Film Review: ‘Portrait Of A Lady On Fire’ Burns With Quiet Fury
France found itself in the enviable position of having two exceptional, critically-adored films to submit for Best Foreign Film at the 92nd Academy Awards. They eventually settled on Les Misérables instead of Portrait Of A Lady On Fire, which is both understandable and hugely frustrating. The former crackles with urgency and social commentary, while the latter seems, at least on the surface, like staid arthouse fare. But don’t be fooled by the period costumes. Céline Sciamma’s sublime Portrait Of A Lady On Fire burns with a quiet fury.
The film begins with Marianne, brought to life by a star-making performance from Noémie Merlant, instructing a group of budding female painters in the late 18th century. A student mistakenly brings out one of Marianne’s own paintings, which triggers the memory of Marianne’s arrival on a remote island in Brittany many years ago. It turns out, she has been beckoned there to paint a young woman called Héloïse (a luminous Adèle Haenel). In the days before Tinder (and electricity), aristocrats would choose a wife based on their portrait. The catch is that Héloïse has no interest in posing or marriage.

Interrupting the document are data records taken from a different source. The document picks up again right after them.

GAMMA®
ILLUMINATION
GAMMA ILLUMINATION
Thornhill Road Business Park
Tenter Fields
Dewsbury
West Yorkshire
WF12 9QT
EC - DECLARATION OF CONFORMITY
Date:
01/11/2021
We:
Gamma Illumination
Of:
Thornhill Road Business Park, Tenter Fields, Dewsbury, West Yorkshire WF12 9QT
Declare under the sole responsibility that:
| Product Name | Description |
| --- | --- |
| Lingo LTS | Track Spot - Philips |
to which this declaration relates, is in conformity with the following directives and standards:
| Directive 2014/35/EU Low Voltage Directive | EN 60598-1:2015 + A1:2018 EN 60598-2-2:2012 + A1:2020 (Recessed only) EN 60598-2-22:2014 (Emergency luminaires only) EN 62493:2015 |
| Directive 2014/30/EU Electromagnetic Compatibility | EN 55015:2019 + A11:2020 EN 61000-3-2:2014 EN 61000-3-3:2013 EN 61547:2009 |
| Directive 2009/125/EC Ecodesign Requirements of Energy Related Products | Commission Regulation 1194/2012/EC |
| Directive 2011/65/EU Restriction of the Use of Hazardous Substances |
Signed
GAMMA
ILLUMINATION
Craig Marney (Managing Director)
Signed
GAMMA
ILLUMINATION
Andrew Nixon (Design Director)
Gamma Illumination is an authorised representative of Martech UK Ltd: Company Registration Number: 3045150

Marianne slowly befriends the icy Héloïse and gets to work on her portrait, which she paints from memory, in secret. Unfortunately, deception doesn’t come easily to the artist and she eventually comes clean. That painting is scrapped and another begins, this time with Héloïse’s involvement. The women fall in love, in what feels like real time, after sharing lingering glances and long conversations. When their attraction eventually turns physical, Sciamma captures every kiss and caress with reverence and poetry.
In fact, few films have dissected queerness and gender with as fine a scalpel as Portrait Of A Lady On Fire. Sciamma captures something extraordinary yet heartbreakingly familiar by documenting Marianne and Héloïse’s brief bubble of bliss. Squirreling away moments of happiness is an all-too common part of the queer experience. There’s no happy ending here and they both know it. They way the women come to terms with that realization — with a little help from Eurydice and Orpheus, no less — is raw and painfully real.

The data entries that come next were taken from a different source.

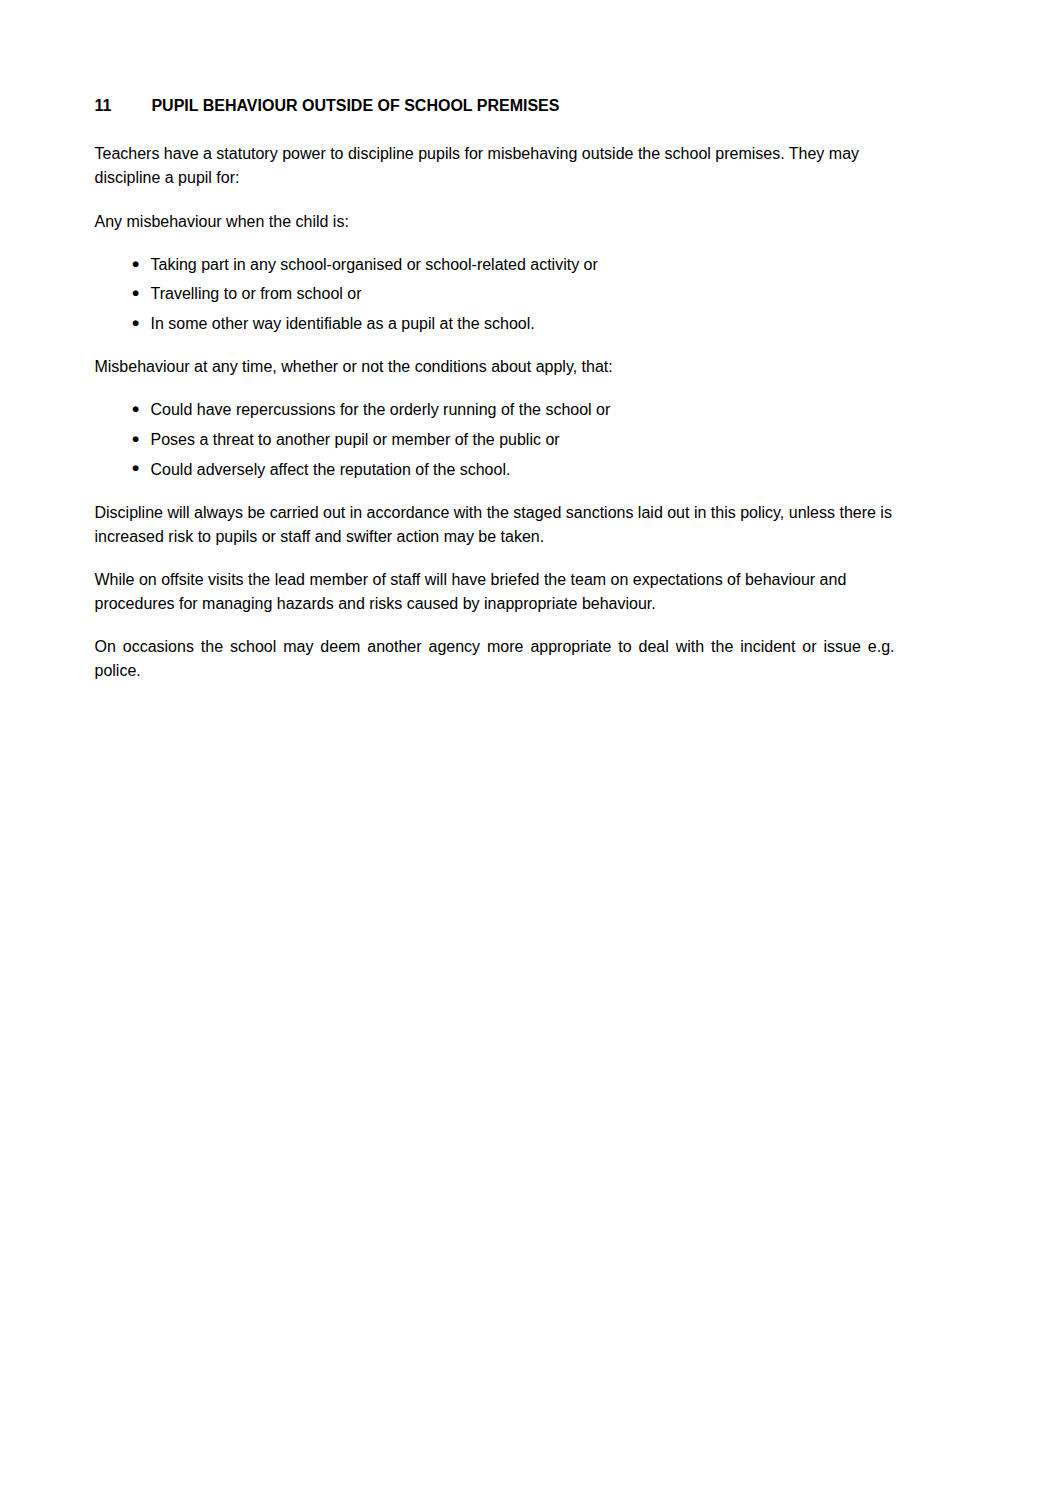11 PUPIL BEHAVIOUR OUTSIDE OF SCHOOL PREMISES
Teachers have a statutory power to discipline pupils for misbehaving outside the school premises. They may discipline a pupil for:
Any misbehaviour when the child is:
Taking part in any school-organised or school-related activity or
Travelling to or from school or
In some other way identifiable as a pupil at the school.
Misbehaviour at any time, whether or not the conditions about apply, that:
Could have repercussions for the orderly running of the school or
Poses a threat to another pupil or member of the public or
Could adversely affect the reputation of the school.
Discipline will always be carried out in accordance with the staged sanctions laid out in this policy, unless there is increased risk to pupils or staff and swifter action may be taken.
While on offsite visits the lead member of staff will have briefed the team on expectations of behaviour and procedures for managing hazards and risks caused by inappropriate behaviour.
On occasions the school may deem another agency more appropriate to deal with the incident or issue e.g. police.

Portrait Of A Lady On Fire also excels at handling gender. Marianne is headstrong and independent, but also tightly bound by the constraints of society. Héloïse, on the other hand, accepts her fate and submits to marriage with quiet abhorrence, but she’s not portrayed as a victim. She shows the fortitude and inner strength of a superhero to soak up every second of a happiness that she knows is fleeting. And then there’s Sciamma’s artful gaze, which is a testament to the necessity of nurturing female directors. Nudity and sexuality has never been portrayed more exquisitely. The film is deeply erotic, but never titillating.

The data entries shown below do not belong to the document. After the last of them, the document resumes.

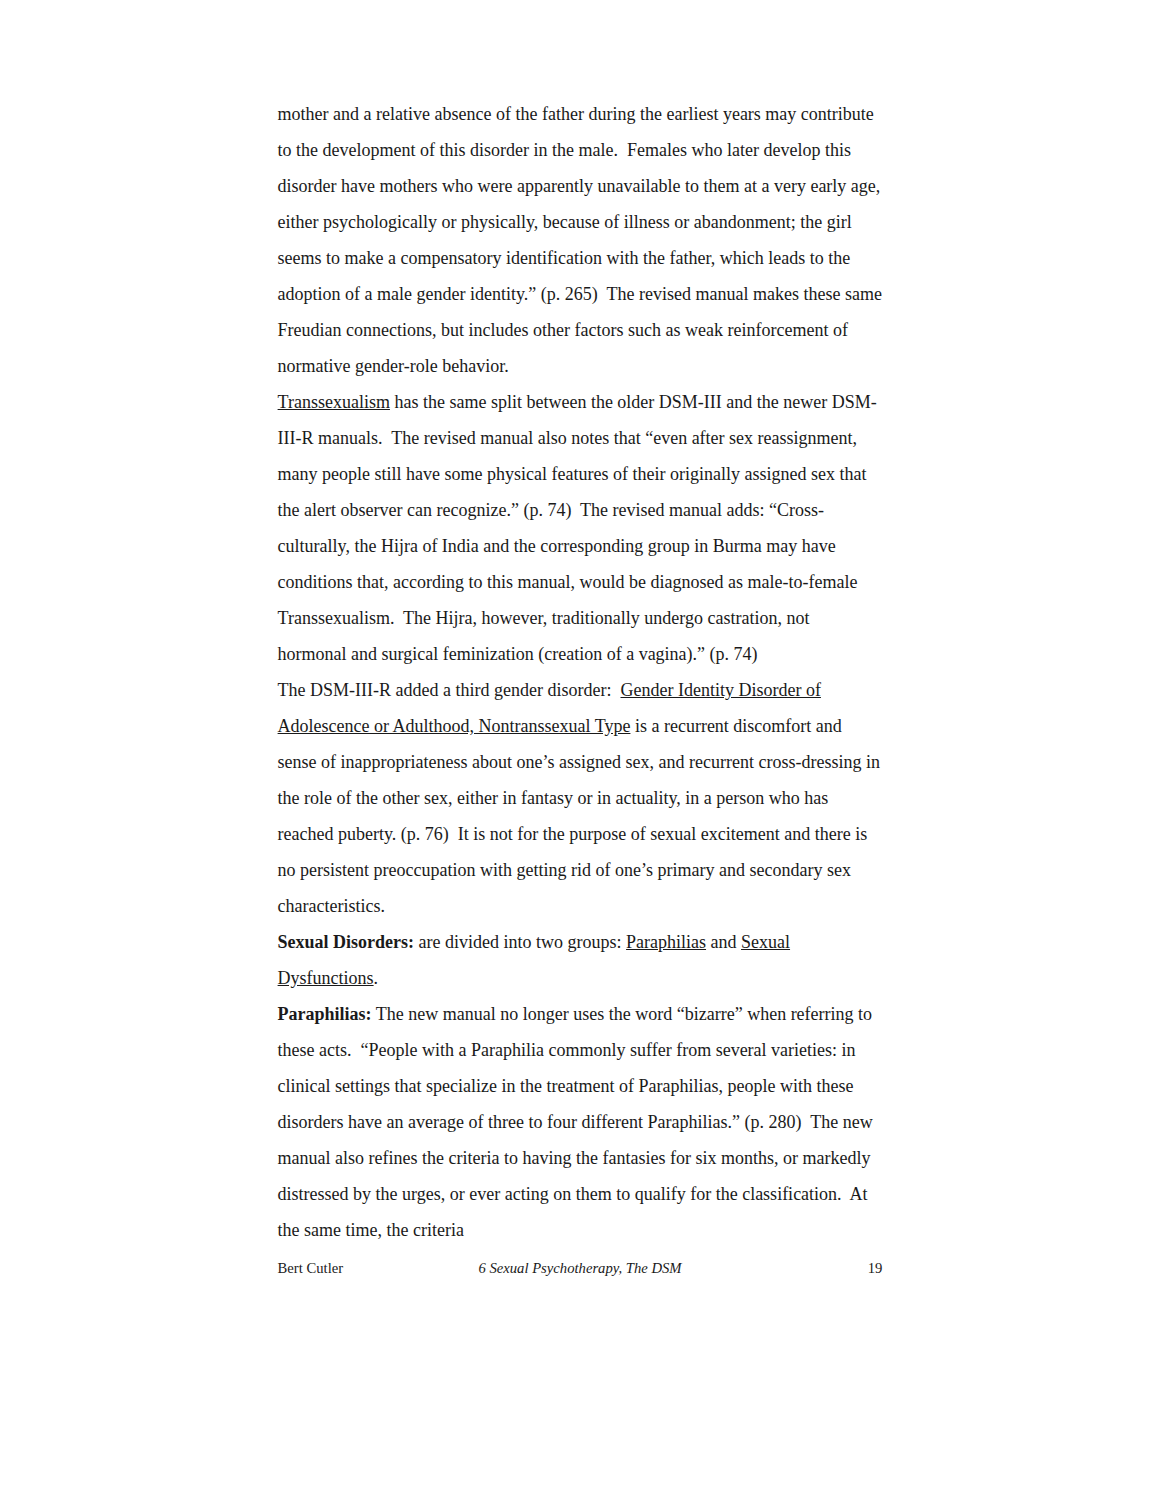mother and a relative absence of the father during the earliest years may contribute to the development of this disorder in the male. Females who later develop this disorder have mothers who were apparently unavailable to them at a very early age, either psychologically or physically, because of illness or abandonment; the girl seems to make a compensatory identification with the father, which leads to the adoption of a male gender identity.” (p. 265) The revised manual makes these same Freudian connections, but includes other factors such as weak reinforcement of normative gender-role behavior.
Transsexualism has the same split between the older DSM-III and the newer DSM-III-R manuals. The revised manual also notes that “even after sex reassignment, many people still have some physical features of their originally assigned sex that the alert observer can recognize.” (p. 74) The revised manual adds: “Cross-culturally, the Hijra of India and the corresponding group in Burma may have conditions that, according to this manual, would be diagnosed as male-to-female Transsexualism. The Hijra, however, traditionally undergo castration, not hormonal and surgical feminization (creation of a vagina).” (p. 74)
The DSM-III-R added a third gender disorder: Gender Identity Disorder of Adolescence or Adulthood, Nontranssexual Type is a recurrent discomfort and sense of inappropriateness about one’s assigned sex, and recurrent cross-dressing in the role of the other sex, either in fantasy or in actuality, in a person who has reached puberty. (p. 76) It is not for the purpose of sexual excitement and there is no persistent preoccupation with getting rid of one’s primary and secondary sex characteristics.
Sexual Disorders: are divided into two groups: Paraphilias and Sexual Dysfunctions.
Paraphilias: The new manual no longer uses the word “bizarre” when referring to these acts. “People with a Paraphilia commonly suffer from several varieties: in clinical settings that specialize in the treatment of Paraphilias, people with these disorders have an average of three to four different Paraphilias.” (p. 280) The new manual also refines the criteria to having the fantasies for six months, or markedly distressed by the urges, or ever acting on them to qualify for the classification. At the same time, the criteria
Bert Cutler
6 Sexual Psychotherapy, The DSM
19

Just when you think Portrait Of A Lady On Fire has pulled its last emotional punch, the director delivers three endings, each more heart-wrenching than the last. I haven’t found the final scene of a love story this affecting since Luca Guadagnino’s Call Me By Your Name. The combination of Sciamma’s direction and a pair brilliant lead performances is potent, while the cinematography (courtesy of Claire Mathon) and score are revelatory. Every facet of this film is as meticulously composed as Marianne’s portrait. It is a work of art that is both timely and timeless.